Sara hadn't wanted to be reminded that there was more still to come, at least another full day of walking. But she didn't say anything, and finally Mom went away.

The air fizzed and tingled, and something like a warm wind swept over Sara as Mew let its psychic powers go again. It nudged her mind impatiently.

"What are you doing here?" Sara asked.

Loose pens, a paperback novel, Titan's pokéball, one of Mom's boots rose into the air, hovering in slow orbit around Mew. The book shot at Sara's face, and she instinctively reached up to catch it, missed, and it bounced off her arm instead. The dull burst of pain from the impact was easily drowned out by her ribs' complaint, and Sara's fingers twisted tight into the fabric of her sleeping bag. Mew made a loud mental protest.
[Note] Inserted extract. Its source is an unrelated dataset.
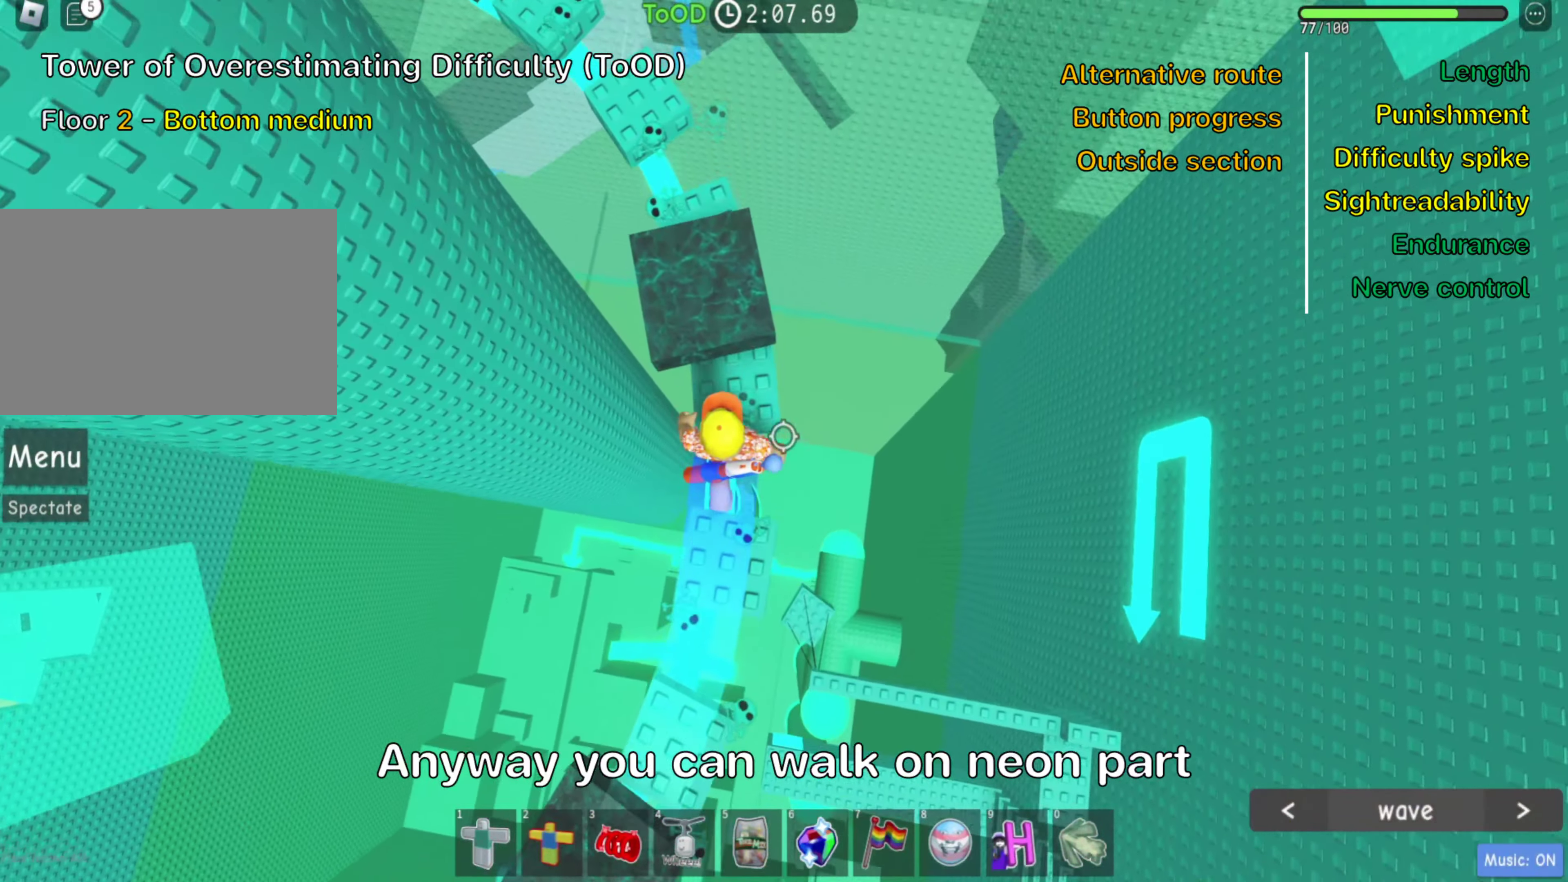
{"keys": ["w"], "events": []}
"Yes, I know it hurts," Sara snapped. "I got attacked by a bunch of _your_ friends. We're leaving. We're going back to where humans live."

The items Mew had gathered toppled to the floor, and the pokémon stood up. One clawed hand went to its chest, where brilliant white suddenly glowed. It looked like Mew pulled a ball of light _out_ of its body, the energy stretching and sticking to its scales before pulling away to join the mass in its hand. A softboiled attack. Mew stepped forward and held the ball of energy imperiously out towards Sara.

"That doesn't work on humans," she said. Mew waved it up and down, prodding at Sara's mind. "Okay, but it's not going to do anything." Gingerly she reached out and took the glowing egg from Mew. It was warm against her fingers, and after a second of wondering Sara shoved it into her mouth whole.

It was like taking a bite of the sun; Sara _saw_ a flash of light, and a burst of heat swept down her throat and out across her whole body, and that was all. Did she feel any better? Maybe, maybe a tiny little bit. But when she shifted her weight another stab of pain went up from her ribs, and Mew flinched, complaining wordlessly in Sara's head.

"See? I told you." Sara carefully lay back against her pillow. "I can't play with you anymore. It hurts too much."

Now it was Mew that lifted up off the ground, zooming in agitated little circles. "Stop that! What if somebody comes in and sees you?" Sara said, but the sight of a charmander floating like a soap bubble, bouncing and drifting in the air, was so funny she couldn't help but smile.

Fuzzy ill-formed thoughts pattered against Sara's brain, but it seemed Mew was at a loss. It kept going in circles, fretting to itself.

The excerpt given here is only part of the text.